:: 本文 ::
抗血管新生剤も、癌治療において有用である。抗血管新生剤は当業者には周知である。本開示の方法と組成物において適切な抗血管新生剤は、ヒト化およびキメラ抗体、抗VEGFアプタマーおよびアンチセンスオリゴヌクレオチドを含む抗BEGF抗体を含む。他の既知の血管新生阻害剤は、アンジオスタチンエンドスタチン、インターフェロン、インターロイキン1(αとβを含む)インターロイキン12、レチノイン酸およびメタロプロテイナーゼ−1およびメタロプロテイナーゼ−2組織阻害剤(TIMP−1および−2)を含む。抗血管新生活性を有するラゾキサン、トポイソメラーゼII阻害剤などのトポイソメラーゼを含む低分子も使用できる。

0106

本開示の1つの実施形態は、癌と診断された患者を治療する方法であって、該方法は、該患者に有効量のHPTPβ−ECD結合剤を含む組成物を投与することを含む。さらに別の実施形態は、癌と診断された患者を治療する方法であって、該方法は、有効量のHPTPβ−ECD結合剤を有効量の化学療法剤と併用で含む組成物を該患者に投与することを含み、ここでHPTPβ−ECD結合剤と化学療法剤は一緒に投与されるか、または任意の順序で投与される。
:::
:: データ ::
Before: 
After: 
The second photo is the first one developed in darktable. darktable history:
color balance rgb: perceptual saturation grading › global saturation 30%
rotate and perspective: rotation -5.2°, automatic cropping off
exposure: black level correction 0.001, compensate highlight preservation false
:::
本文から、「抗血管新生剤も、癌治療におい」を含む箇所を起点とし、「ゼを含む低分子も使用できる。」で終わる部分を一字一句変えずに引用すること。

→ 出力
抗血管新生剤も、癌治療において有用である。抗血管新生剤は当業者には周知である。本開示の方法と組成物において適切な抗血管新生剤は、ヒト化およびキメラ抗体、抗VEGFアプタマーおよびアンチセンスオリゴヌクレオチドを含む抗BEGF抗体を含む。他の既知の血管新生阻害剤は、アンジオスタチンエンドスタチン、インターフェロン、インターロイキン1(αとβを含む)インターロイキン12、レチノイン酸およびメタロプロテイナーゼ−1およびメタロプロテイナーゼ−2組織阻害剤(TIMP−1および−2)を含む。抗血管新生活性を有するラゾキサン、トポイソメラーゼII阻害剤などのトポイソメラーゼを含む低分子も使用できる。